By Steve Wilson | Mississippi Watchdog
Mississippi Gov. Phil Bryant this week signed three anti-union bills into law.
RIGHT TO WORK: Gov. Phil Bryant signed three anti-union bills into law Wednesday.
- Senate Bill 2473 prohibits the coercion of a business by an individual or a group into staying neutral in a union drive. It also mandates a secret ballot for unionization elections.
- Senate Bill 2653 allows picketing as long as it’s non-violent and doesn’t block entrances. The new law also makes it easier for companies to get a court order to stop picketing.
- Senate Bill 2797 says that if a state or local government entity wants to use a unionized workforce on a project, it has to get the permission of the Legislature.
“Mississippi has some of the lowest union participation in the country, and these bills send a message that we will not tolerate efforts like intimidation,” Bryant said in a news release. “I believe that Mississippi’s right-to-work status is a competitive benefit for the state, and I intend to keep it that way.”

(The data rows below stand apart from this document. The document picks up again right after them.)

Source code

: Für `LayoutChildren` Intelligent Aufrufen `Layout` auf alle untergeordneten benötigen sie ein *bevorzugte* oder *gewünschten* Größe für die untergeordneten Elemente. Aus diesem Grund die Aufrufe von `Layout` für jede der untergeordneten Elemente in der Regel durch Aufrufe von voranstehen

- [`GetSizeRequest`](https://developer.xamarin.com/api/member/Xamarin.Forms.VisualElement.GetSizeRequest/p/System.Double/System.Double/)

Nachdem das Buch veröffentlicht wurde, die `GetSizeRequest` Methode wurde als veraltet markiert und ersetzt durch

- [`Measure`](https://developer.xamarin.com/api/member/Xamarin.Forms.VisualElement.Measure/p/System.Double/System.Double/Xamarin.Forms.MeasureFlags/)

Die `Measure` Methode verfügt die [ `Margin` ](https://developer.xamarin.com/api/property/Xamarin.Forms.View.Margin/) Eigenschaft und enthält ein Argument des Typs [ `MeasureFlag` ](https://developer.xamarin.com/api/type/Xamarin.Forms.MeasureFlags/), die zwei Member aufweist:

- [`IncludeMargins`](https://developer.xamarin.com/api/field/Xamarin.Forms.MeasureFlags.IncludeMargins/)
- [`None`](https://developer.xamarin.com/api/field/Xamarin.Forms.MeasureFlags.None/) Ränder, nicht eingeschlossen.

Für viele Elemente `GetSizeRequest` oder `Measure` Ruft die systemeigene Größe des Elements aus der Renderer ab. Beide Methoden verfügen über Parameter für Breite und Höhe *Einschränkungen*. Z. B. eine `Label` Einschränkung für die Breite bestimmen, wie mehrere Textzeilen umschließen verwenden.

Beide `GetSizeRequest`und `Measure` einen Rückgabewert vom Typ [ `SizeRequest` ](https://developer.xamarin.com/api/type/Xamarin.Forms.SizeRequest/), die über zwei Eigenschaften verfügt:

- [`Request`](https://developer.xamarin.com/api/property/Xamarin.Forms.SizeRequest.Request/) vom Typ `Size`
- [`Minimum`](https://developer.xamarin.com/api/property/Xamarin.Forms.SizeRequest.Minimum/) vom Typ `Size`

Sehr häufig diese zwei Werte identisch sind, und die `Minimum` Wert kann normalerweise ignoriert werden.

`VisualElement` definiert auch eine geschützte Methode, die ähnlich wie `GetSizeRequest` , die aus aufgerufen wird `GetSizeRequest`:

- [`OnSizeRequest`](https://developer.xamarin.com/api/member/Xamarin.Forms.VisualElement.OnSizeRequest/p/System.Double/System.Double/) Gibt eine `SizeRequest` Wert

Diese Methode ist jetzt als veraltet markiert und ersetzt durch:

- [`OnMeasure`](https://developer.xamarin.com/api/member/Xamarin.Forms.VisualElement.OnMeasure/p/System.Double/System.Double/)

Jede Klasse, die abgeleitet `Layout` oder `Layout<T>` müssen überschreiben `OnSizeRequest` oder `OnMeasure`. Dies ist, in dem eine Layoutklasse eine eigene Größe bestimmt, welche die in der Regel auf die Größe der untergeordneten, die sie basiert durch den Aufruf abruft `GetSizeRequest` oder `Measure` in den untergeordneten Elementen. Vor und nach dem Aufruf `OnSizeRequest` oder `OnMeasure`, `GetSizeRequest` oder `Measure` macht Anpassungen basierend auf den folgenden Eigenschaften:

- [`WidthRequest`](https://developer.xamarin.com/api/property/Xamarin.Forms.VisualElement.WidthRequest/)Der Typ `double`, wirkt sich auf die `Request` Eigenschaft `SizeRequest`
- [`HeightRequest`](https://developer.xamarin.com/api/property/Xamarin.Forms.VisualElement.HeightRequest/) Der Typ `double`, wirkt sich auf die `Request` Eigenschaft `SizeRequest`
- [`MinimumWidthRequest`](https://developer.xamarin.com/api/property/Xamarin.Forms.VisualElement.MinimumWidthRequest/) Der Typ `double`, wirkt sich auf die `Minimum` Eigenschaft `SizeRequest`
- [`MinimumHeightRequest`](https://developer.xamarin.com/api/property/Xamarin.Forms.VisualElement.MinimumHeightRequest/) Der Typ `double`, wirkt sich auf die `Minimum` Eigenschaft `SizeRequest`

Unions don’t have a lot of traction in Mississippi, a right-to-work state. According to the federal Bureau of Labor Statistics, in a workforce of slightly more than 1 million only 38,000 are members of unions. That represents 3.7 percent of the state’s workforce. The average in the U.S., according to the Bureau of Labor Statistics, is 11.3 percent. New York had the highest percentage of union representation — 24.4 percent — while North Carolina had the lowest — 3 percent.